Llegué justo a tiempo para el final de la primera parte del concierto. Ay Gregorio! abrió la velada y, según los rumores, la parte que me perdí de su participación fue entre muy bien e increíble. Yo me inclino por increíble: lo he escuchado antes.
Me le acerqué y le hice un cumplido sobre su outfit, una especie de traje vaquero que solo le queda bien a las personas muy delgadas, como él. También le dije que debería conseguir una de esas corbatas vaqueras para completar el efecto, y estuvo de acuerdo.

Llegaba el momento que todos esperábamos. Vi cómo Juan tomó su guitarra, dio un beso a su novia y se acercó al escenario con una seguridad y confianza que me recordó a aquel perro mafioso de las caricaturas de Warner Bros. —¿saben de cuál hablo? El que fumaba un habano—.
Tan pronto puso un pie en el escenario, lo perdí de vista entre la multitud que se abalanzó sobre él. Yo me quedé atrás, disfrutando en silencio. Antes habría empujado para estar al frente; ahora no. Ya he visto a Juan más de seis veces en vivo —de no ser porque hubo temporadas en que cancelaba conciertos, hubieran sido al menos nueve—.
Además, no lo vine a ver por guapo.
Aunque ciertamente tiene el encanto de esos canallas que siempre logran salirse con la suya. Disfruté cada nota, deseando estar en casa, escuchándolo en mis propias bocinas con mi novia, que prefiere quedarse allí. Ver a Cirerol en vivo es una experiencia que recomendaría a todo el mundo, pero de la cual ya no me muero por ser parte. Espero que no me lo tome a mal si llega a leer esto. Metafóricamente hablando, es como un amigo para el que estás cuando la pasa mal, y ahora que está bien, le das su espacio. Dios sabe que estuve ahí.

Para mí Juan toca casi todas las rolas importantes de su repertorio —“casi” es la palabra clave—. De su anterior concierto en la ciudad me hizo falta I Love You, pero El Perro y Sentimental (el mejor cover de la mítica canción de Joan Sebastian que he escuchado) hicieron que reconsiderara subirme a uno de los contenedores para verlo desde arriba.
Al final no hizo falta. Para verlo de cerca me lo topé en los mingitorios al final del concierto. No lo saludé: un fanático ebrio no dejaba de acosarlo y no quise que fuéramos dos.
Sus canciones hablaron por sí mismas. A través de los años hubo momentos bajos y críticas, pero nunca escuché a nadie decir que Juan no fuera un gran compositor e intérprete.

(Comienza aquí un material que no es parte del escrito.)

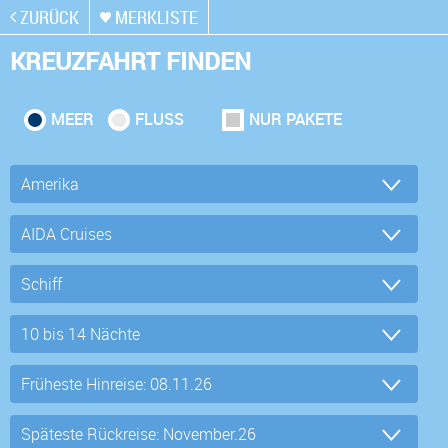
ZURÜCK
MERKLISTE
KREUZFAHRT FINDEN
MEER
FLUSS
NUR PAKETE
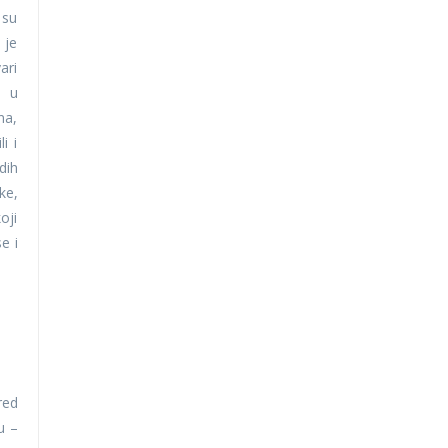
 su
 je
ari
 u
na,
i i
dih
ke,
oji
e i
red
u –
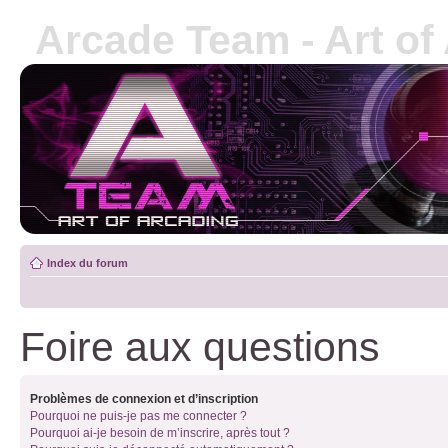
Arcade Team - Art of
Index du forum
Foire aux questions
Problèmes de connexion et d’inscription
Pourquoi ne puis-je pas me connecter ?
Pourquoi ai-je besoin de m’inscrire, après tout ?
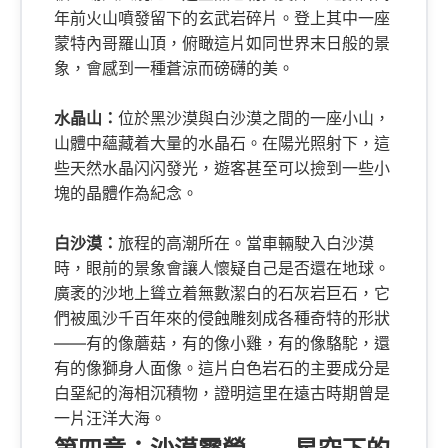
年前火山噴發留下的玄武岩碎片。登上其中一座
蒙特內哥羅山頂，俯瞰這片如同世界末日般的景
象，會感到一種蒼涼而磅礴的美。
水晶山：
位於黑沙漠與白沙漠之間的一座小山，
山體中蘊藏着大量的水晶石。在陽光照射下，這
些天然水晶闪闪發光，遊客甚至可以撿到一些小
塊的晶體作為紀念。
白沙漠：
旅程的高潮所在。當車輛駛入白沙漠
時，眼前的景象會讓人懷疑自己是否還在地球。
廣袤的沙地上聳立着無數潔白的石灰岩巨石，它
們被風沙千百年來的侵蝕雕刻成各種奇特的形狀
——有的像蘑菇，有的像小雞，有的像駱駝，還
有的像獅身人面像。這片白色岩石的主要成分是
白堊紀的海相沉積物，證明這里在遠古時期曾是
一片汪洋大海。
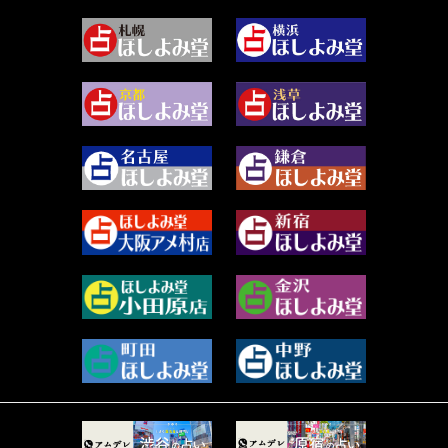
2024年4月 (50)
むらさきちゃん (128)
2024年3月 (49)
藻那ムール (2)
2024年2月 (40)
雪ヶ谷 モモン (4)
2024年1月 (63)
白丸モカ (180)
2023年12月 (86)
水浅葱 旬時 (150)
2023年11月 (67)
阿佐霧 峰麿 (37)
2023年10月 (36)
源 彩乃 (65)
2023年9月 (37)
美月マーシャ (212)
2023年8月 (46)
芽百マミム (741)
2023年7月 (59)
真巳華 - Mamika - (268)
2023年6月 (73)
プラタ 真寿 (165)
2023年5月 (67)
紅月Luru (5)
2023年4月 (73)
ルーカス伽豆海 (1111)
2023年3月 (92)
鈴木 リンダ (264)
2023年2月 (99)
レモネード (102)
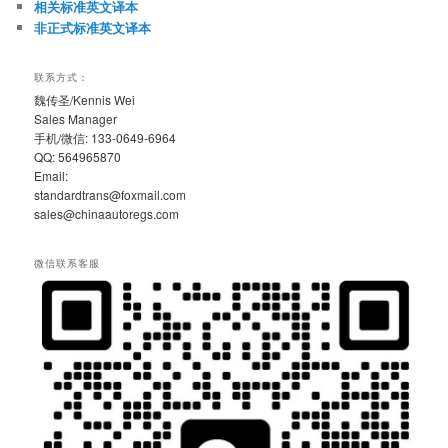
相关标准英文译本
非正式标准英文译本
联系方式：
魏传圣/Kennis Wei
Sales Manager
手机/微信: 133-0649-6964
QQ: 564965870
Email:
standardtrans@foxmail.com
sales@chinaautoregs.com
微信联系客服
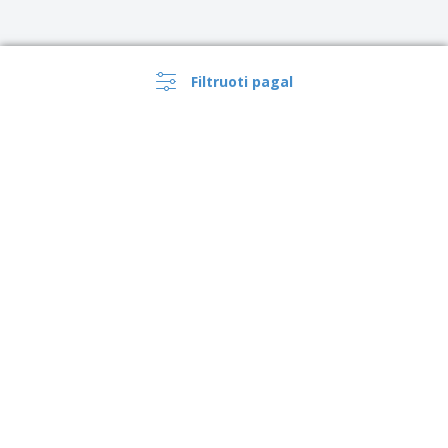
Filtruoti pagal
›
Lietuva |
LT
(€ EUR )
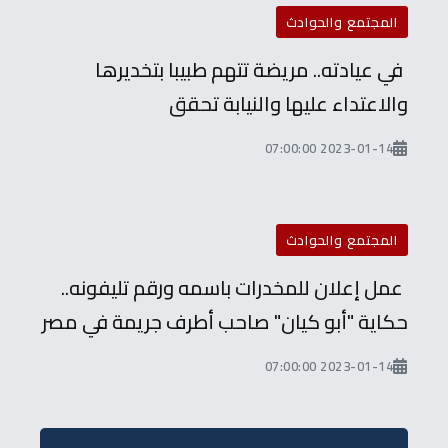
المجتمع والحوادث
في عيادته.. مريضة تتهم طبيبا بتخديرها
والاعتداء عليها والنيابة تحقق
2023-01-14 07:00:00
المجتمع والحوادث
عمل إعلان للمخدرات باسمه ورقم تليفونه..
حكاية "أبو كيان" صاحب أطرف جريمة في مصر
2023-01-14 07:00:00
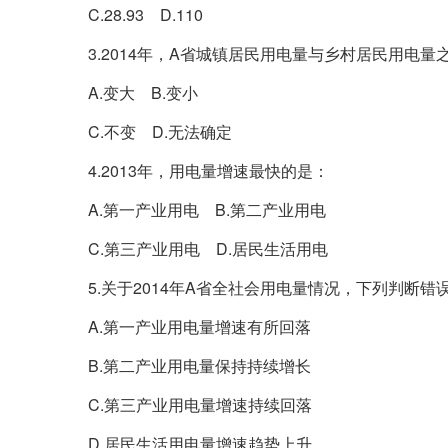
C.28.93 D.110
3.2014年，A省城镇居民用电量与乡村居民用电量
A.变大 B.变小
C.不变 D.无法确定
4.2013年，用电量增速最快的是：
A.第一产业用电 B.第二产业用电
C.第三产业用电 D.居民生活用电
5.关于2014年A省全社会用电量情况，下列判断错
A.第一产业用电量增速有所回落
B.第二产业用电量保持持续增长
C.第三产业用电量增速持续回落
D.居民生活用电量增速趋势上升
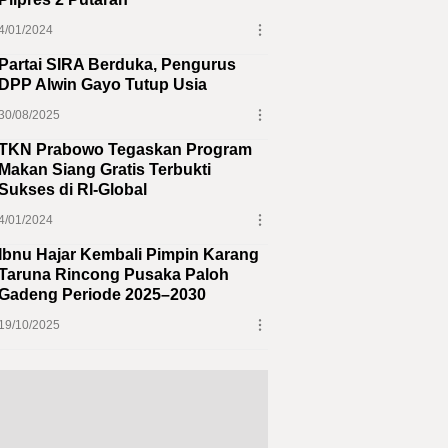
4/01/2024
Partai SIRA Berduka, Pengurus
DPP Alwin Gayo Tutup Usia
30/08/2025
TKN Prabowo Tegaskan Program
Makan Siang Gratis Terbukti
Sukses di RI-Global
4/01/2024
Ibnu Hajar Kembali Pimpin Karang
Taruna Rincong Pusaka Paloh
Gadeng Periode 2025–2030
19/10/2025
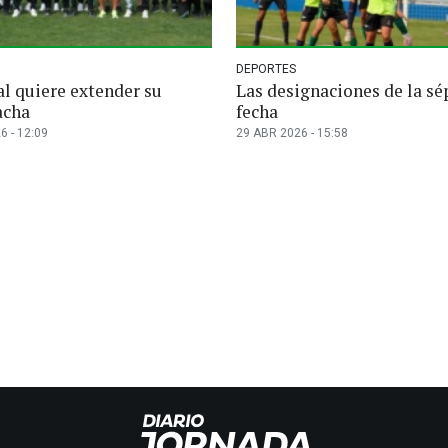
DEPORTES
l quiere extender su
Las designaciones de la s
acha
fecha
6 - 12:09
29 ABR 2026 - 15:58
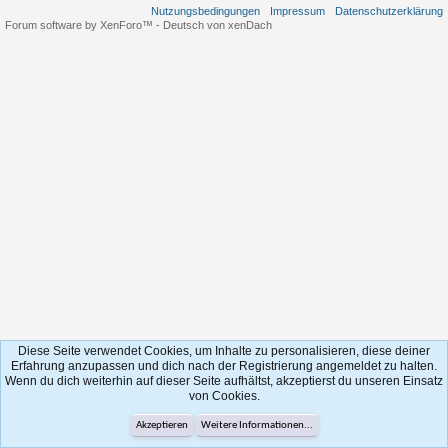
Nutzungsbedingungen
Impressum
Datenschutzerklärung
Forum software by XenForo™
-
Deutsch von xenDach
Diese Seite verwendet Cookies, um Inhalte zu personalisieren, diese deiner
Erfahrung anzupassen und dich nach der Registrierung angemeldet zu halten.
Wenn du dich weiterhin auf dieser Seite aufhältst, akzeptierst du unseren Einsatz
von Cookies.
Akzeptieren
Weitere Informationen...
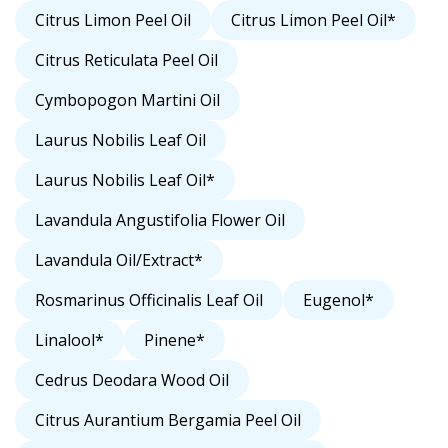
Citrus Limon Peel Oil
Citrus Limon Peel Oil*
Citrus Reticulata Peel Oil
Cymbopogon Martini Oil
Laurus Nobilis Leaf Oil
Laurus Nobilis Leaf Oil*
Lavandula Angustifolia Flower Oil
Lavandula Oil/Extract*
Rosmarinus Officinalis Leaf Oil
Eugenol*
Linalool*
Pinene*
Cedrus Deodara Wood Oil
Citrus Aurantium Bergamia Peel Oil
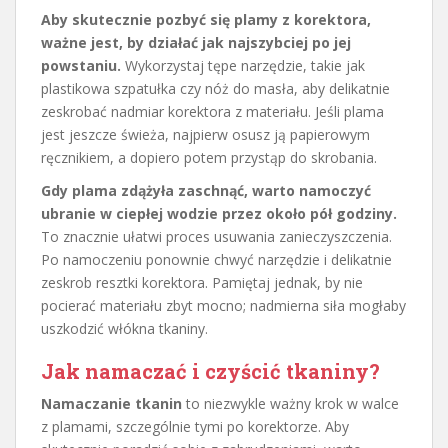
Aby skutecznie pozbyć się plamy z korektora,
ważne jest, by działać jak najszybciej po jej
powstaniu.
Wykorzystaj tępe narzędzie, takie jak
plastikowa szpatułka czy nóż do masła, aby delikatnie
zeskrobać nadmiar korektora z materiału. Jeśli plama
jest jeszcze świeża, najpierw osusz ją papierowym
ręcznikiem, a dopiero potem przystąp do skrobania.
Gdy plama zdążyła zaschnąć, warto namoczyć
ubranie w ciepłej wodzie przez około pół godziny.
To znacznie ułatwi proces usuwania zanieczyszczenia.
Po namoczeniu ponownie chwyć narzędzie i delikatnie
zeskrob resztki korektora. Pamiętaj jednak, by nie
pocierać materiału zbyt mocno; nadmierna siła mogłaby
uszkodzić włókna tkaniny.
Jak namaczać i czyścić tkaniny?
Namaczanie tkanin
to niezwykle ważny krok w walce
z plamami, szczególnie tymi po korektorze. Aby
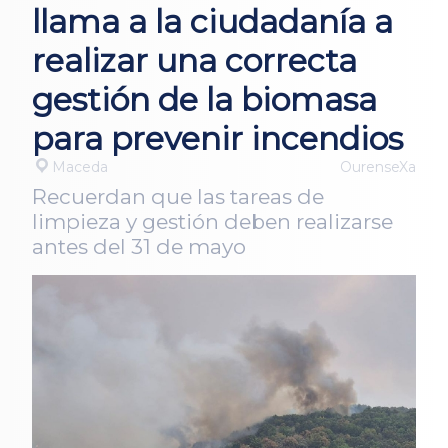
llama a la ciudadanía a
realizar una correcta
gestión de la biomasa
para prevenir incendios
Maceda
OurenseXa
Recuerdan que las tareas de
limpieza y gestión deben realizarse
antes del 31 de mayo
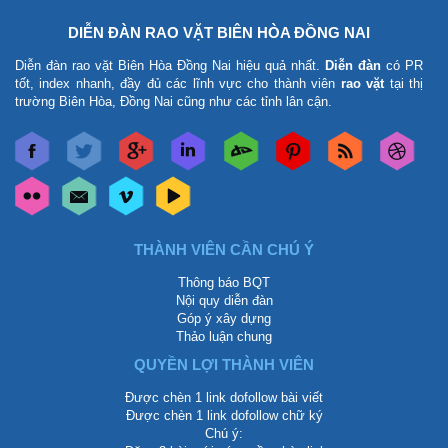
DIỄN ĐÀN RAO VẶT BIÊN HÒA ĐỒNG NAI
Diễn đàn rao vặt Biên Hòa Đồng Nai
hiệu quả nhất.
Diễn đàn
có PR
tốt, index nhanh, đầy đủ các lĩnh vực cho thành viên
rao vặt
tại thị
trường Biên Hòa, Đồng Nai cũng như các tỉnh lân cận.
THÀNH VIÊN CẦN CHÚ Ý
Thông báo BQT
Nội quy diễn đàn
Góp ý xây dựng
Thảo luận chung
QUYỀN LỢI THÀNH VIÊN
Được chèn 1 link dofollow bài viết
Được chèn 1 link dofollow chữ ký
Chú ý:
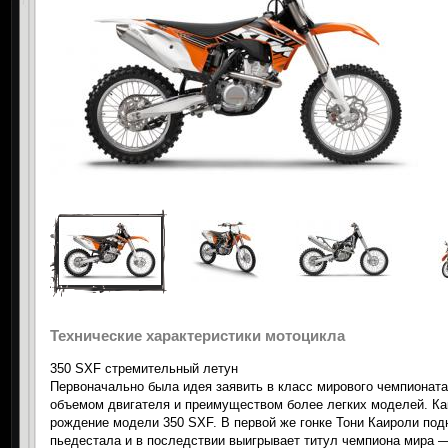
Технические характеристики мотоцикла
350 SXF стремительный летун
Первоначально была идея заявить в класс мирового чемпиона
объемом двигателя и преимуществом более легких моделей. Как
рождение модели 350 SXF. В первой же гонке Тони Каироли по
пьедестала и в последствии выигрывает титул чемпиона мира 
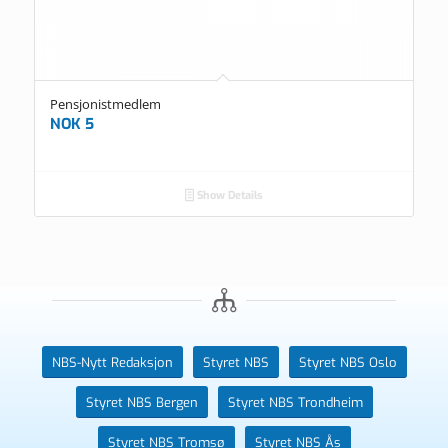
Pensjonistmedlem
NOK
5
Show Details
NBS-Nytt Redaksjon
Styret NBS
Styret NBS Oslo
Styret NBS Bergen
Styret NBS Trondheim
Styret NBS Tromsø
Styret NBS Ås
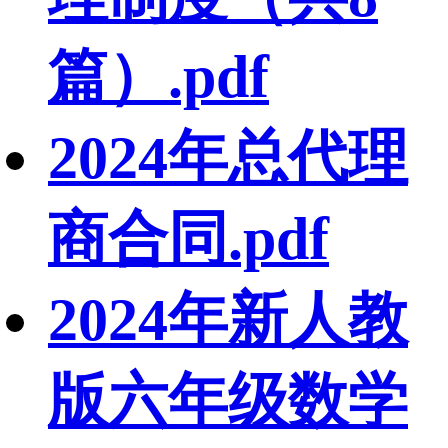
篇）.pdf
2024年总代理
商合同.pdf
2024年新人教
版六年级数学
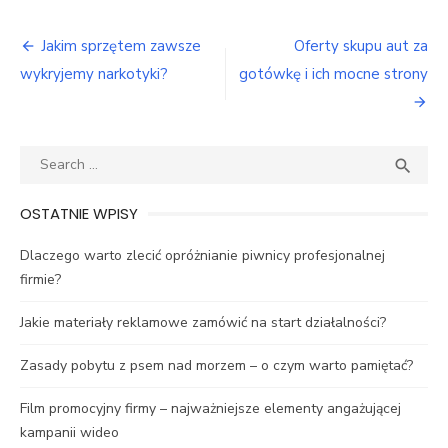
Nawigacja
Jakim sprzętem zawsze
Oferty skupu aut za
wpisu
wykryjemy narkotyki?
gotówkę i ich mocne strony
Search
SEA

for:
OSTATNIE WPISY
Dlaczego warto zlecić opróżnianie piwnicy profesjonalnej
firmie?
Jakie materiały reklamowe zamówić na start działalności?
Zasady pobytu z psem nad morzem – o czym warto pamiętać?
Film promocyjny firmy – najważniejsze elementy angażującej
kampanii wideo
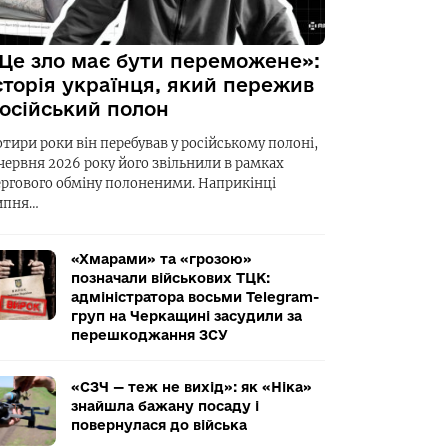
Це зло має бути переможене»:
сторія українця, який пережив
осійський полон
отири роки він перебував у російському полоні,
 червня 2026 року його звільнили в рамках
ергового обміну полоненими. Наприкінці
ипня…
«Хмарами» та «грозою»
позначали військових ТЦК:
адміністратора восьми Telegram-
груп на Черкащині засудили за
перешкоджання ЗСУ
«СЗЧ — теж не вихід»: як «Ніка»
знайшла бажану посаду і
повернулася до війська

Por eso dolía no verlo bien, y por eso es un alivio verlo retomar el rumbo.
No puedo dejar de mencionar el momento más especial: Juan invitó al abridor Ay Gregorio a echarse un dueto. Conozco a Gregorio y sé que ese fue, hasta ahora, el mejor momento de su vida.
La canción que interpretaron fue Hermano, la vida es bella, y en una de las estrofas —“la sociedad me excluyó y me dijo la verdad”— se disparó en mí un hilo de pensamiento que me motivó a escribir esta crónica.
El público pareció adorar la mancuerna.

Al final me quedé charlando con amigos y conocidos. No muy lejos, observé cómo Juan intentaba darle otro beso a su novia mientras el ebrio de los mingitorios les hablaba, diciéndoles que él también era músico, posiblemente siguiéndolos en dirección al auto en que partirían a su hotel. Me pareció demasiada paciencia por parte de Cirerol, pero supongo que él sabe que algunas personas brillantes a veces se presentan en versiones no tan luminosas de lo que han sido o podrían llegar a ser.
Espero que el chico de los mingitorios encuentre redención; Juan ya la está viviendo.